(Body or hand keypoint data)
# # # # #
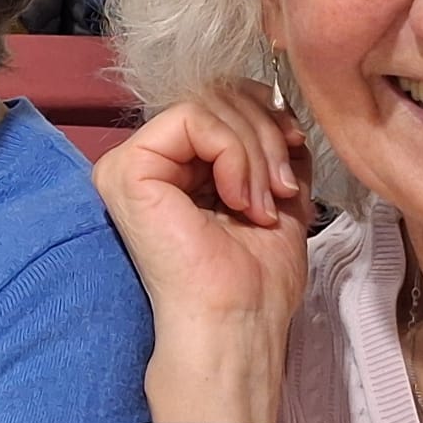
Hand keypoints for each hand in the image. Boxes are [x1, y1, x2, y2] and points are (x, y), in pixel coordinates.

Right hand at [93, 80, 312, 422]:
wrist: (237, 326)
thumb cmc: (254, 279)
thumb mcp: (277, 192)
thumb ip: (272, 145)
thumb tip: (279, 101)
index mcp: (177, 166)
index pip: (220, 102)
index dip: (266, 116)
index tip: (295, 154)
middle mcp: (148, 160)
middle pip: (216, 96)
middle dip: (266, 134)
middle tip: (284, 187)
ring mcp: (130, 163)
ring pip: (209, 104)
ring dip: (257, 151)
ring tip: (265, 204)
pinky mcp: (126, 170)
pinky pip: (192, 120)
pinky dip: (234, 154)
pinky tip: (240, 200)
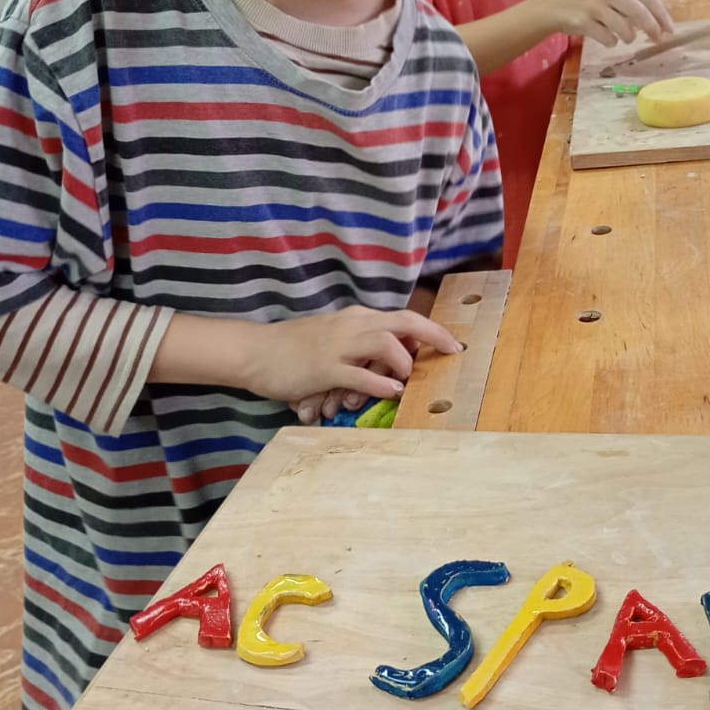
# # # # #
■ WORK REQUEST ■
The answer consists solely of the lines from the one holding "ring pip: (209, 104)" through the last line of the entries above, set down verbatim, without any pictures.

■ EXPECTED ANSWER ■
ring pip: (209, 104)
ring dip: (257, 151)
ring tip: (265, 204)
pinky mcp: (126, 170)
pinky pip: (192, 120)
pinky dip: (234, 154)
pinky tip: (240, 200)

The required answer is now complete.